# easton 90slx clincher



## colnago 4 me (Feb 11, 2007)

I am looking for good quality reliable wheels for training .I weigh about 90 kg<200 lbs >The easton appear good value and well specced
?reliability ./spokes etc
My bike is a C50 and have reynolds stratus dv 46 tubular for most rides which have proven to be a great wheelset .After a recent large glass ripped my back tyre and defeated my normal vittoria pit stop repair kit in a can .I feel a set of clinchers for training rides may be more sensible 
Alternatives if not held in high regards appreciated


----------



## dhtucker4 (Jul 7, 2004)

Possibly you might want to look at the Easton SL - same price as the SLX - if you weigh 90 kg, it might be a better option for you. Check out the Easton Orion II, too. The main thing I don't like about American Classic wheels (clincher rims), is that they specify you can't pump up a tire over 120 psi (pounds per square inch). 120 psi is close to 8.4 bar. Every tire I have (except for a GP 4000) has a maximum pressure over 120 psi.

I'm very impressed with Easton/Velomax hubs.

You might want to check out Ritchey wheels - I prefer the WCS (the highest quality) range.
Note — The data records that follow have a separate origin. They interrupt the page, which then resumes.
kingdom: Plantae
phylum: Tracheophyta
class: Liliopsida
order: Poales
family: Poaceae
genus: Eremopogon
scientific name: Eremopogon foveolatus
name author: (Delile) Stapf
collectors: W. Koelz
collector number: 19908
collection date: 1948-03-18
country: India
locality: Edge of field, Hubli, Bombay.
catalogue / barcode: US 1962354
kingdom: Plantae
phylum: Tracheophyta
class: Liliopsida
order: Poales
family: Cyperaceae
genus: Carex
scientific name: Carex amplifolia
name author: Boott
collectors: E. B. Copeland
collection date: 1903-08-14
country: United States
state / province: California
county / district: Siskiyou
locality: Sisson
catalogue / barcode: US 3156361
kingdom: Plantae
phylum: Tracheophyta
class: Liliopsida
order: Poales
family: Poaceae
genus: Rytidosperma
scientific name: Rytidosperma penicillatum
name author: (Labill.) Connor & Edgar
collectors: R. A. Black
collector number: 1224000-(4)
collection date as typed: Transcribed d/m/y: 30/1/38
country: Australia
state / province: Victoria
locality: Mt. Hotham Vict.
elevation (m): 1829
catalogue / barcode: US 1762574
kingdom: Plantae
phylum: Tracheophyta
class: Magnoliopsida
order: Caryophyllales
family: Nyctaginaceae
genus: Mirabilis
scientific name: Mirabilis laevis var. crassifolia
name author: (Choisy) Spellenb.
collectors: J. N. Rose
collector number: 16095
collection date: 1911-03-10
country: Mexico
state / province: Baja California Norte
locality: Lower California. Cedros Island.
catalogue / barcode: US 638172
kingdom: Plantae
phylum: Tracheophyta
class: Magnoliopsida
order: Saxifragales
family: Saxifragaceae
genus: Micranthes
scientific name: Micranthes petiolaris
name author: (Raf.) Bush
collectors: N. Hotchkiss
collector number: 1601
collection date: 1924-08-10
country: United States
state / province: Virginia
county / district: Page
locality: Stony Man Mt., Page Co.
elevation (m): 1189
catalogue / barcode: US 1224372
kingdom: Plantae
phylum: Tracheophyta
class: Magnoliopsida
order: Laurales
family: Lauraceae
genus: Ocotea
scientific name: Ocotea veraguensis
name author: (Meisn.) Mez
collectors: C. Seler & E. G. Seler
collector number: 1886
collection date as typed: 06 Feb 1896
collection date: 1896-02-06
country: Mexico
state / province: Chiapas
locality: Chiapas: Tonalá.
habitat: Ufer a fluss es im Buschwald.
One thing I like about Ritchey rims, the rear rim is often OCR (off-center rim), and they have a better quality control on their rims and hubs than Velocity (rear Aerohead OC - off-center). 

I would not get a rear wheel than has less than 24 spokes, I can live with 20 spokes only if they're bladed or oval, or if they are very high quality and won't go out of true during a long ride.


----------



## marco1910 (Sep 24, 2007)

I have the easton ea90 aero wheelset and I've only put on about 100+ miles but so far..awesome..I'm about 190 lbs and they are built well..very good in the wind!


----------



## upstateSC-rider (Aug 21, 2004)

marco1910 said:


> I have the easton ea90 aero wheelset and I've only put on about 100+ miles but so far..awesome..I'm about 190 lbs and they are built well..very good in the wind!


I'd have to agree, the SL's would be best for over 185. Those are the ones I'm drooling over too, and I'm almost 200.

Lou


----------



## skygodmatt (May 24, 2005)

*At your weight*

Those Easton SlX's will be twisting like a pretzel. You need the Sl's.


----------



## dhtucker4 (Jul 7, 2004)

I have a couple of friends who are over 190 lbs who like the Velomax/Easton Ascent & Ascent II. Of course, both are not gear-mashers - specifically, they are weekend bikers maybe with at most two days in the week, for about two-plus or less hours.


----------